Why fermented foods are so good for your gut, and 5 ways to eat more of them
Fermented foods, defined by scientists in 2021 as products of desired microbial growth, may lower inflammation and improve blood sugar control. According to gastroenterologist Chris Damman, consuming one to three daily servings of varied fermented foods can increase gut microbiome diversity and enhance the bioavailability of essential nutrients.
What are fermented foods and how do they work?
A 2021 panel of scientists defined fermented foods as those made through “desired microbial growth and enzymatic conversions of food components.” This controlled process separates these foods from spoiled items that are altered by microbes unintentionally.
Common examples include cultured dairy, fermented beans, vegetables, wine, cider, and beer. Yogurt is produced by adding Lactobacillus bulgaricus and Streptococcus thermophilus to heated milk. These microbes convert lactose into lactic acid, creating a tart flavor and thick texture.
Studies indicate these bacteria can survive digestion to reach the small and large intestines. Once there, they inhibit intestinal pathogens and secrete beneficial compounds that influence the gut microbiome.
Why is eating fermented foods beneficial for health?
Fermented foods often contain probiotics, which are friendly microorganisms that provide health benefits. These microbes synthesize short-chain fatty acids and produce essential nutrients, including vitamins B and K.

According to the research, these foods increase the bioavailability of zinc, iron, and other minerals. This process also makes certain foods easier for the body to digest.
Increased diversity in the gut microbiome is linked to a lower risk of chronic diseases. Scientists have found that this diversity may help control blood sugar and reduce inflammation.
Do all fermented foods contain live probiotics?
Not all fermented foods contain live microorganisms. Chocolate and coffee undergo fermentation, but the microbes are destroyed during the roasting and heating processes.
Chris Damman, a microbiome and nutrition expert at the University of Washington Medical Center, states that these foods still offer benefits. Fermentation transforms polyphenols into compounds that are more bioactive and bioavailable.
Damman explains that the body struggles to absorb polyphenols when ingested on their own. The fermentation process allows the body to absorb these micronutrients more efficiently.
How can you safely incorporate fermented foods into your diet?
Damman recommends eating one to two servings of fermented foods daily, though three or more servings may be even better. He suggests eating a variety of these foods to obtain different types of probiotics and polyphenols.
Certain fermented foods, such as kimchi, sauerkraut, and pickles, can be high in sodium. People with hypertension or those on low-sodium diets should exercise caution.

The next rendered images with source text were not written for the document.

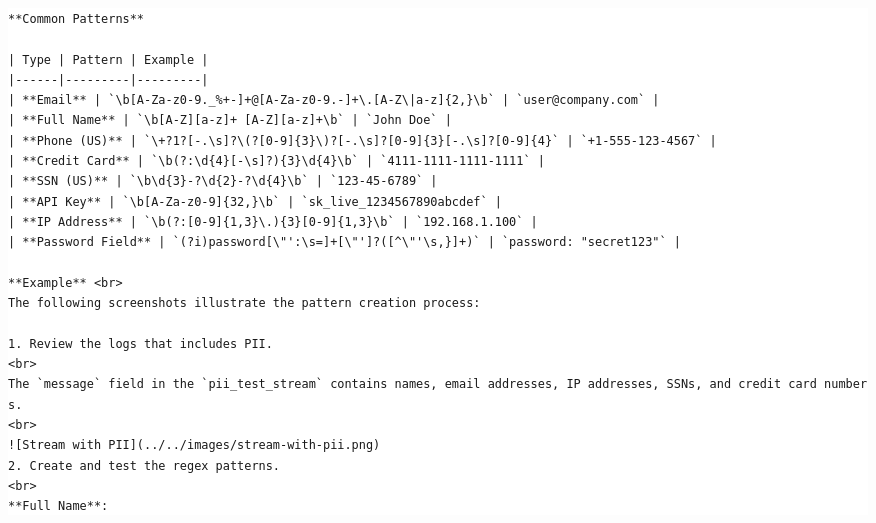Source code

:     **Common Patterns**

    | Type | Pattern | Example |
    |------|---------|---------|
    | **Email** | `\b[A-Za-z0-9._%+-]+@[A-Za-z0-9.-]+\.[A-Z\|a-z]{2,}\b` | `user@company.com` |
    | **Full Name** | `\b[A-Z][a-z]+ [A-Z][a-z]+\b` | `John Doe` |
    | **Phone (US)** | `\+?1?[-.\s]?\(?[0-9]{3}\)?[-.\s]?[0-9]{3}[-.\s]?[0-9]{4}` | `+1-555-123-4567` |
    | **Credit Card** | `\b(?:\d{4}[-\s]?){3}\d{4}\b` | `4111-1111-1111-1111` |
    | **SSN (US)** | `\b\d{3}-?\d{2}-?\d{4}\b` | `123-45-6789` |
    | **API Key** | `\b[A-Za-z0-9]{32,}\b` | `sk_live_1234567890abcdef` |
    | **IP Address** | `\b(?:[0-9]{1,3}\.){3}[0-9]{1,3}\b` | `192.168.1.100` |
    | **Password Field** | `(?i)password[\"':\s=]+[\"']?([^\"'\s,}]+)` | `password: "secret123"` |

    **Example** <br>
    The following screenshots illustrate the pattern creation process:

    1. Review the logs that includes PII.
    <br>
    The `message` field in the `pii_test_stream` contains names, email addresses, IP addresses, SSNs, and credit card numbers.
    <br>
    ![Stream with PII](../../images/stream-with-pii.png)
    2. Create and test the regex patterns.
    <br>
    **Full Name**: 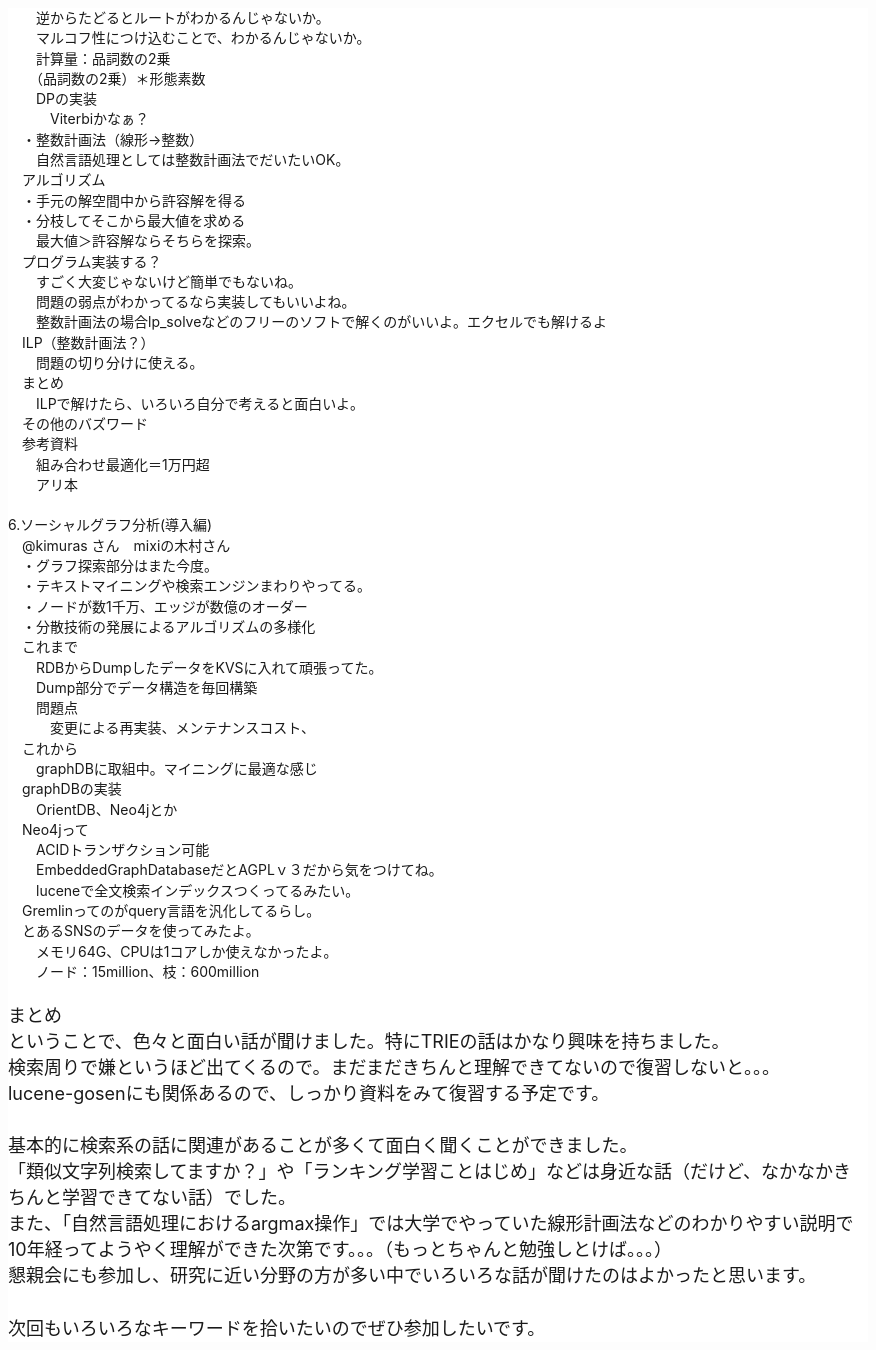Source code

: 　　逆からたどるとルートがわかるんじゃないか。<br />
　　マルコフ性につけ込むことで、わかるんじゃないか。<br />
　　計算量：品詞数の2乗<br />
　　（品詞数の2乗）＊形態素数<br />
　　DPの実装<br />
　　　Viterbiかなぁ？<br />
　・整数計画法（線形->整数）<br />
　　自然言語処理としては整数計画法でだいたいOK。<br />
　アルゴリズム<br />
　・手元の解空間中から許容解を得る<br />
　・分枝してそこから最大値を求める<br />
　　最大値＞許容解ならそちらを探索。<br />
　プログラム実装する？<br />
　　すごく大変じゃないけど簡単でもないね。<br />
　　問題の弱点がわかってるなら実装してもいいよね。<br />
　　整数計画法の場合lp_solveなどのフリーのソフトで解くのがいいよ。エクセルでも解けるよ<br />
　ILP（整数計画法？）<br />
　　問題の切り分けに使える。<br />
　まとめ<br />
　　ILPで解けたら、いろいろ自分で考えると面白いよ。<br />
　その他のバズワード<br />
　参考資料<br />
　　組み合わせ最適化＝1万円超<br />
　　アリ本<br />
　　　<br />
6.ソーシャルグラフ分析(導入編)<br />
　@kimuras さん　mixiの木村さん<br />
　・グラフ探索部分はまた今度。<br />
　・テキストマイニングや検索エンジンまわりやってる。<br />
　・ノードが数1千万、エッジが数億のオーダー<br />
　・分散技術の発展によるアルゴリズムの多様化<br />
　これまで<br />
　　RDBからDumpしたデータをKVSに入れて頑張ってた。<br />
　　Dump部分でデータ構造を毎回構築<br />
　　問題点<br />
　　　変更による再実装、メンテナンスコスト、<br />
　これから<br />
　　graphDBに取組中。マイニングに最適な感じ<br />
　graphDBの実装<br />
　　OrientDB、Neo4jとか<br />
　Neo4jって<br />
　　ACIDトランザクション可能<br />
　　EmbeddedGraphDatabaseだとAGPLｖ３だから気をつけてね。<br />
　　luceneで全文検索インデックスつくってるみたい。<br />
　Gremlinってのがquery言語を汎化してるらし。<br />
　とあるSNSのデータを使ってみたよ。<br />
　　メモリ64G、CPUは1コアしか使えなかったよ。<br />
　　ノード：15million、枝：600million<br />
<br />
<span style="font-size:large;">まとめ<br />
ということで、色々と面白い話が聞けました。特にTRIEの話はかなり興味を持ちました。<br />
検索周りで嫌というほど出てくるので。まだまだきちんと理解できてないので復習しないと。。。<br />
lucene-gosenにも関係あるので、しっかり資料をみて復習する予定です。<br />
<br />
基本的に検索系の話に関連があることが多くて面白く聞くことができました。<br />
「類似文字列検索してますか？」や「ランキング学習ことはじめ」などは身近な話（だけど、なかなかきちんと学習できてない話）でした。<br />
また、「自然言語処理におけるargmax操作」では大学でやっていた線形計画法などのわかりやすい説明で10年経ってようやく理解ができた次第です。。。（もっとちゃんと勉強しとけば。。。）<br />
懇親会にも参加し、研究に近い分野の方が多い中でいろいろな話が聞けたのはよかったと思います。<br />
<br />
次回もいろいろなキーワードを拾いたいのでぜひ参加したいです。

Immunocompromised individuals may need to consult a healthcare provider before consumption. Live microbes in some fermented foods could potentially cause infections in people with weakened immune systems.
Healthy adults can add kefir to cereal, use kimchi as a burger topping, or substitute potato chips with plain Greek yogurt and fruit. Dark chocolate and coffee also count toward daily fermented food intake.
What happens next for those increasing fermented food intake?
Individuals who adopt a varied diet of fermented foods may likely experience changes in their gut microbiome composition. This shift could lead to improved absorption of minerals like iron and zinc.
Consistent consumption of a variety of these foods may potentially lower the risk of developing chronic diseases over time. Those with specific health restrictions may find that substituting high-sodium options for dairy-based ferments helps maintain blood pressure goals.
Frequently Asked Questions
What is the scientific definition of fermented foods?
According to a 2021 panel of scientists, they are foods made through desired microbial growth and enzymatic conversions of food components.
Do coffee and chocolate provide live probiotics?
No. While they are fermented, the microbes are killed off during the roasting and heating processes.
Who should be cautious when eating fermented foods?
People with hypertension or those on low-sodium diets should be cautious of high-sodium options like sauerkraut and kimchi. Immunocompromised individuals should consult a doctor due to the risk of infection from live microbes.
Which fermented food would you be most likely to add to your daily routine?